Yine, Aliağa Rafinerisi. Aliağa'dan İsrail'e neler gönderiliyor diye baktığımız zaman, oradan yakıt ve kimyasal gönderildiği görülüyor. İsrail jetleri yakıt tedarikçisi SOCAR tesisleri bu limanda. Ticaret yasağını aşmak için evrakta "İsrail" yerine "Filistin" yazıldığı söyleniyor ve bu Ticaret Bakanlığının onayıyla gerçekleştiriliyor. TÜİK diyor ki: Aliağa limandan İsrail'e ihracat, direkt, 2023 Ağustosunda 82 milyon dolar civarında İsrail'e ihracat varken 2024'te bu sıfır. Bakalım Filistin'e ne olmuş o dönemde: 2023 Ağustosunda 784 bin dolar ihracatı var, 2024 Ağustosunda ise 17 milyon 629 bin 799; bunlar izaha açık.
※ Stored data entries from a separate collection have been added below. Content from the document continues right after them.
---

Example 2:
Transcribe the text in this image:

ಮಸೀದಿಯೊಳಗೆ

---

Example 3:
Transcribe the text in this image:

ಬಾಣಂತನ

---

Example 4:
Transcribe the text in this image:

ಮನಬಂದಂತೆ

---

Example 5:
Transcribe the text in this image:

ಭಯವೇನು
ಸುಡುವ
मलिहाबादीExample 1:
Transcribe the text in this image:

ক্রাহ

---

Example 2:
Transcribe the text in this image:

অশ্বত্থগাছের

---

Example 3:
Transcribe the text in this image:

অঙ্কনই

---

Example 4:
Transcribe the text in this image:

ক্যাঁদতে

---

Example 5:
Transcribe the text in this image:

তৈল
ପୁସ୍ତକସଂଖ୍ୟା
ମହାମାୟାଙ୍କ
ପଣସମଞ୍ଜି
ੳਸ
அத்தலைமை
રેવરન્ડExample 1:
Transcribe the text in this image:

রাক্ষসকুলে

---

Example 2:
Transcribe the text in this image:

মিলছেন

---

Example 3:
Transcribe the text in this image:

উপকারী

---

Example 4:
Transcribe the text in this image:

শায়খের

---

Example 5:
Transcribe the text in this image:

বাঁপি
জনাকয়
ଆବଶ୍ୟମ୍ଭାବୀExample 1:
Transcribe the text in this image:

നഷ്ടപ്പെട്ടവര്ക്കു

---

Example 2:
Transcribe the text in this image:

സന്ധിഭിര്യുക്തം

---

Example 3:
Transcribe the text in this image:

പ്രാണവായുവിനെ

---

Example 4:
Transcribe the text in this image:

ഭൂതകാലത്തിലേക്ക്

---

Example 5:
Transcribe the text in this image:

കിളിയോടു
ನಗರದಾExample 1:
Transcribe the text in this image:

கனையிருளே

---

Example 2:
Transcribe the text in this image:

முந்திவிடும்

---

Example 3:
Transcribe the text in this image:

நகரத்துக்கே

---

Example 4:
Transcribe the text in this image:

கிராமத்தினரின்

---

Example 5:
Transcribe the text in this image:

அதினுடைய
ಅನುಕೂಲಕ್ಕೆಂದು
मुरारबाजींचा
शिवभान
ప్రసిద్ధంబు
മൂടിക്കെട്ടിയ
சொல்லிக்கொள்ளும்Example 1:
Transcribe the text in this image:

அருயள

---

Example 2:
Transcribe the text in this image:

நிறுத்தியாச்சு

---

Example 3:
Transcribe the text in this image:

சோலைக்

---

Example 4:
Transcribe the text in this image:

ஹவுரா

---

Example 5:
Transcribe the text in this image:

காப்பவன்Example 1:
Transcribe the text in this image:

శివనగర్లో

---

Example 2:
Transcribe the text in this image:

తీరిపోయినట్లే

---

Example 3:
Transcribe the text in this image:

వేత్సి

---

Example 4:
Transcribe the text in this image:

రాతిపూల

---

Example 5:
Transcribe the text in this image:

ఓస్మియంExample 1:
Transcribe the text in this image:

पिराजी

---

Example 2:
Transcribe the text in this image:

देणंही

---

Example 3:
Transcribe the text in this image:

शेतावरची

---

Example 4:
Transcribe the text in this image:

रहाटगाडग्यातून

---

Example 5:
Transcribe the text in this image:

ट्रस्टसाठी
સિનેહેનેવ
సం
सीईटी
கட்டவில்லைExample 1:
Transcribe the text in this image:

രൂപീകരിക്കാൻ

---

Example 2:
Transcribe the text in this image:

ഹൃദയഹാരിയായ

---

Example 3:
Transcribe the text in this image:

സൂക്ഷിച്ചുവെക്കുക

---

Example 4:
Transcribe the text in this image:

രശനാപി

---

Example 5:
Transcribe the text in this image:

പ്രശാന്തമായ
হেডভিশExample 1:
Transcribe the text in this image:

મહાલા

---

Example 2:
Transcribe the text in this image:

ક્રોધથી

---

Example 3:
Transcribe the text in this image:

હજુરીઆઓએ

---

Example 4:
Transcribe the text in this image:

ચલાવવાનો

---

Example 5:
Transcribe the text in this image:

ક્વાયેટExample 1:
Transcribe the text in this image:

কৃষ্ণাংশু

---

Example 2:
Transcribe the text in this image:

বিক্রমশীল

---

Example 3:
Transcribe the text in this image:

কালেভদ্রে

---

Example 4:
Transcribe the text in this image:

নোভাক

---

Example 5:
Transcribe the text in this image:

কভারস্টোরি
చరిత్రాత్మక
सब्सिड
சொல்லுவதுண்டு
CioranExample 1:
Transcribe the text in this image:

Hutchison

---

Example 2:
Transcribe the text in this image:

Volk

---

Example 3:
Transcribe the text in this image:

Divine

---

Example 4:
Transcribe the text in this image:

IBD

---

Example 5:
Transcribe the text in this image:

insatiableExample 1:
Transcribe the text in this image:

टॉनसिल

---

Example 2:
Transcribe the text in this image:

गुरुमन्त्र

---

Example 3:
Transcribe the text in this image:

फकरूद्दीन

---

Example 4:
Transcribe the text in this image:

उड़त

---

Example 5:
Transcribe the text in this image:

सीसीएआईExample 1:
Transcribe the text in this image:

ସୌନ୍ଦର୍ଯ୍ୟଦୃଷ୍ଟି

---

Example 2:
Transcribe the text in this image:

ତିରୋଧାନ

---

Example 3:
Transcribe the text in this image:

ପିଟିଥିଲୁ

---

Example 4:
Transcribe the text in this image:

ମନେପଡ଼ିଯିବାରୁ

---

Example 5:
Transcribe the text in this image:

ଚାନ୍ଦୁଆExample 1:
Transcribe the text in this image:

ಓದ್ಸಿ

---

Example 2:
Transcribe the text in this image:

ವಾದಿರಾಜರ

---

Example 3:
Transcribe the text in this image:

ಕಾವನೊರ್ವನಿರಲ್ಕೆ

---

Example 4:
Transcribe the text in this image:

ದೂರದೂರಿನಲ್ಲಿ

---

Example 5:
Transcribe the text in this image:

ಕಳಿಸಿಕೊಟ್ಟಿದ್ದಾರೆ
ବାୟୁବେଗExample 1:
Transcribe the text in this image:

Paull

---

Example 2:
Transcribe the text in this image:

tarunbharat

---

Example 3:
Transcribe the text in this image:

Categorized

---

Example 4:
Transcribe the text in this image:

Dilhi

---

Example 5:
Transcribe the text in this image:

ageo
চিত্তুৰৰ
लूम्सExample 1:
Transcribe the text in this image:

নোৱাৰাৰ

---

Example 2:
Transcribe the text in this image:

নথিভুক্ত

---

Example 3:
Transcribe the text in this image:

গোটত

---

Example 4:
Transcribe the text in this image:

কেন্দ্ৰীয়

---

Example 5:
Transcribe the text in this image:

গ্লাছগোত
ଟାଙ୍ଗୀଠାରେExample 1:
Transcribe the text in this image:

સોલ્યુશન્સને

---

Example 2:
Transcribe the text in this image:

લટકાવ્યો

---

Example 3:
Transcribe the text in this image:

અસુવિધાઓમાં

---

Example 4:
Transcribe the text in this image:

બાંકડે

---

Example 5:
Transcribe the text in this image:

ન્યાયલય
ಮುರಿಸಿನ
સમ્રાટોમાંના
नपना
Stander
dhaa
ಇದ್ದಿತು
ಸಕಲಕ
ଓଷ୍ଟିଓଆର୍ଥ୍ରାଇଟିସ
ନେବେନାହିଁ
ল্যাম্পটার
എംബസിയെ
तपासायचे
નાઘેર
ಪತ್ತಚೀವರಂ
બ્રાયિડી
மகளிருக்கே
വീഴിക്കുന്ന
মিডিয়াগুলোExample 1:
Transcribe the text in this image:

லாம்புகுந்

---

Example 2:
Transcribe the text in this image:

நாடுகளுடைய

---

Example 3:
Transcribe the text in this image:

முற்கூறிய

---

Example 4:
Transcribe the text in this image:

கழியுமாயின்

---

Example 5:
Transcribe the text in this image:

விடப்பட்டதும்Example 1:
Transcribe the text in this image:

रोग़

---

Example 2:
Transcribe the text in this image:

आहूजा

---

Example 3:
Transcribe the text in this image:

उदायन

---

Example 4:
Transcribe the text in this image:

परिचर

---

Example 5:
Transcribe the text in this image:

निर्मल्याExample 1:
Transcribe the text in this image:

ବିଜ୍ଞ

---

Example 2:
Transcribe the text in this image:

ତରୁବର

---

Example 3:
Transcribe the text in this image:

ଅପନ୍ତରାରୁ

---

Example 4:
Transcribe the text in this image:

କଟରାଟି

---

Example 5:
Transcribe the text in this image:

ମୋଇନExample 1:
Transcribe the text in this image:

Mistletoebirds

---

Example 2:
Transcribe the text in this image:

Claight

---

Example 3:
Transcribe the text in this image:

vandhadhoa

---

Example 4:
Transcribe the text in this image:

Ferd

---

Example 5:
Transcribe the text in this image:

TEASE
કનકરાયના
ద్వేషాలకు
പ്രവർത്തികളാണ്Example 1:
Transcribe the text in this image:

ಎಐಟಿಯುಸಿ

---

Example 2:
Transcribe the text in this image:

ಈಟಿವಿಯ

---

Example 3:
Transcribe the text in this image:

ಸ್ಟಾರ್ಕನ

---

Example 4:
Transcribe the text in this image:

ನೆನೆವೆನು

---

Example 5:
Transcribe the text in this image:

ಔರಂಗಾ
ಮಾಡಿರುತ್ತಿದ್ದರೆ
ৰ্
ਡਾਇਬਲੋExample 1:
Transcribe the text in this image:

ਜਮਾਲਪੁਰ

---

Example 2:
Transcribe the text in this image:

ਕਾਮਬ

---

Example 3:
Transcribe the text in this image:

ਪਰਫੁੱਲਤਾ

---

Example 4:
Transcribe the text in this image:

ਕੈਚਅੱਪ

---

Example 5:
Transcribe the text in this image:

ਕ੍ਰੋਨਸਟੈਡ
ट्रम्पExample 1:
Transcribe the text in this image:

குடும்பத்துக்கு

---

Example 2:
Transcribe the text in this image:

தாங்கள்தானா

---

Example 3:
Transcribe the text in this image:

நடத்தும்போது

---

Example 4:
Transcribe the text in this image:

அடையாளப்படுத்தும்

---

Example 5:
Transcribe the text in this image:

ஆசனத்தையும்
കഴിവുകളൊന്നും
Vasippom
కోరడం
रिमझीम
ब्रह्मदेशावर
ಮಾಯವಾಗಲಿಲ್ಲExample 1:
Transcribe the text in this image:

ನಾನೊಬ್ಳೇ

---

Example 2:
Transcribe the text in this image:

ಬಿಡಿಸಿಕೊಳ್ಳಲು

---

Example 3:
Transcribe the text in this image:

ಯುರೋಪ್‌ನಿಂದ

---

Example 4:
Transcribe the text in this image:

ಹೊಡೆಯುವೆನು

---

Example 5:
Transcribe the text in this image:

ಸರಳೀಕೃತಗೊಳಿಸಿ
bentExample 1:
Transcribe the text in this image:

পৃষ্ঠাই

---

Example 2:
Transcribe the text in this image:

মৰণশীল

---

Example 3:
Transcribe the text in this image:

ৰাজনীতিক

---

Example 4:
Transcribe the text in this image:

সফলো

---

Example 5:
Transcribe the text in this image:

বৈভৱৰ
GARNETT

İsrail'e makyaj malzemesi ihracatı -TÜİK verisi- 2023'te 1 milyon 259 bin dolar, Filistin'e ise yok fakat 2024 yılında Filistin'e -bakınız, katliama uğrayan, bombalanan Filistin'e- makyaj malzemesi ihracatı -kaynak TÜİK- 715 bin 931 dolar olarak görülmüş.
Yine, Biga gümrük verileri var. Biliyorsunuz, orada bir gümrüğün içinde İÇDAŞ var. İÇDAŞ, MÜSİAD üyesi aynı zamanda. Kendisi, abluka altındayken, Gazze'ye yönelik katliamlar sürerken İsrail'e çelik ihracatı yapması nedeniyle kamuoyu tarafından tartışılır olmuş ve tepkiyle karşılanmıştı. Savaşın başlamadığı 2023 yılının sekiz ayında Filistin'e 282 bin dolarlık demir çelik ihracatı gerçekleşmiş, 2024 yılının ilk sekiz ayında ise Filistin'e 32 milyon 988 bin dolarlık demir çelik ihracatı gerçekleşmiş. Bu veriler izaha açık.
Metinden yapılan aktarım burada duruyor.